Per ciò che all'imprenditore commerciale sia in tal caso negato di eccepire e dimostrare di non essere debitore, non c'é alcuna violazione dell'art. 24, comma secondo. Il diritto alla difesa ed all'assistenza professionale e tecnica in giudizio é adeguatamente assicurato, avendo qui l'interessato le stesse possibilità che spettano ad ogni altro imprenditore commerciale di cui sia chiesta la dichiarazione di fallimento, e potendole far valere negli stessi modi. Ed é giurisprudenza costante di questa Corte che é rispettata la disposizione di cui all'articolo 24, comma secondo, qualora la norma di legge ordinaria garantisca l'esercizio nel processo delle situazioni giuridiche quali emergono dalla legge sostanziale, e nel caso in esame, questa, in presenza di date condizioni, consente l'iscrizione a ruolo del tributo, in via provvisoria.
E così non sussiste nelle norme denunciate alcun contrasto con l'art. 101 della Costituzione.

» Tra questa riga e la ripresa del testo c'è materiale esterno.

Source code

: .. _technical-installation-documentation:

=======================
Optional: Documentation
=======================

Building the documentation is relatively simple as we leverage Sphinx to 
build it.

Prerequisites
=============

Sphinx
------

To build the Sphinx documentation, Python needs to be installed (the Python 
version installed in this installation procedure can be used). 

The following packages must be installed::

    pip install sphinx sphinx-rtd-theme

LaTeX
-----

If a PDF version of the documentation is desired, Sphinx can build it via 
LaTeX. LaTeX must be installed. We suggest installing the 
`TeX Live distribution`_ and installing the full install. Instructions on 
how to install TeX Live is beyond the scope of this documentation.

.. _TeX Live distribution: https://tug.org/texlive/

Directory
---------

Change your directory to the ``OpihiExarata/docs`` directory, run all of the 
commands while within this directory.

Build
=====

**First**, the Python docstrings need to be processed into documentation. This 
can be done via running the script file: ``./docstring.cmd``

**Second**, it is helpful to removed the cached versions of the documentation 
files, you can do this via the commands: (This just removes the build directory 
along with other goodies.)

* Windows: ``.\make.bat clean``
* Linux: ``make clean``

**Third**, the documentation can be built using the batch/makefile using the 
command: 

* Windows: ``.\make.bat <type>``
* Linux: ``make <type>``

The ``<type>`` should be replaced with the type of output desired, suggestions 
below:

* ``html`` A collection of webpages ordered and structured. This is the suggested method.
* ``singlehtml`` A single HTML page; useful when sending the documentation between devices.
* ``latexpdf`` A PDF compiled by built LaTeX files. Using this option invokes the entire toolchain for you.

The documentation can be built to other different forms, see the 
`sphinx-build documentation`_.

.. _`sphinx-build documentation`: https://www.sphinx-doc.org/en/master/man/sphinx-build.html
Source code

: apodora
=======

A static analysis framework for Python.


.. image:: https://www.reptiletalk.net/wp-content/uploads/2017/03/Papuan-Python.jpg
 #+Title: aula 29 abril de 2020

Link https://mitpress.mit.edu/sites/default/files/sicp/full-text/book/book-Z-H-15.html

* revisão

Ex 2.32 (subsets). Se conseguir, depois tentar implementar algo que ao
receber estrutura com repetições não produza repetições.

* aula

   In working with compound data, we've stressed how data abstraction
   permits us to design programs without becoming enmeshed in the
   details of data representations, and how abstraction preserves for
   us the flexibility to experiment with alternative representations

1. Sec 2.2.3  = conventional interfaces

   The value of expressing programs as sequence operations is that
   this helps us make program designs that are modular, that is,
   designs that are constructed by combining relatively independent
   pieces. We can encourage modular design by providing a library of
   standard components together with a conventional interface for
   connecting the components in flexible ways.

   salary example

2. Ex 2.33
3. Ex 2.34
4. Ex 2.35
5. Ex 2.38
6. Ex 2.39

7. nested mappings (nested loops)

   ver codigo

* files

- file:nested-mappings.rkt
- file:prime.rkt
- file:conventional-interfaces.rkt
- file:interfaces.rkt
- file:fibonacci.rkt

Il potere di decisione normalmente spettante all'organo giurisdizionale nel fallimento non subisce, nella specie, alcuna limitazione o compressione, ed in particolare non si ha, da parte dell'organo fallimentare, alcun assoggettamento alla volontà della pubblica amministrazione: il tribunale, in via esclusiva, é chiamato ad accertare ed accerta, in funzione della richiesta pronuncia di fallimento, l'esistenza in concreto dei presupposti del fallimento ed in particolare di quello obiettivo costituito dal ripetuto inadempimento.
Stante ciò, la questione di legittimità costituzionale de qua anche sotto gli indicati due profili si appalesa non fondata.
PER QUESTI MOTIVI
LA CORTE COSTITUZIONALE
dichiara non fondata la questione di legittimità Costituzionale degli artt. 261 e 262 del d.P.R. 29 gennaio 1958, n. 645 (testo unico delle leggi sulle imposte dirette), sollevata in riferimento agli artt. 3, 24, comma secondo, e 101 della Costituzione con l'ordinanza indicata in epigrafe.
Così deciso in Roma, nella sede della Corte costituzionale, Palazzo della Consulta, l'8 luglio 1975.
Francesco Paolo BONIFACIO - Luigi OGGIONI - Angelo DE MARCO - Ercole ROCCHETTI - Enzo CAPALOZZA - Vincenzo Michele TRIMARCHI - Vezio CRISAFULLI - Paolo ROSSI - Leonetto AMADEI - Edoardo VOLTERRA - Guido ASTUTI - Michele ROSSANO.
Arduino SALUSTRI - Cancelliere
Depositata in cancelleria il 15 luglio 1975.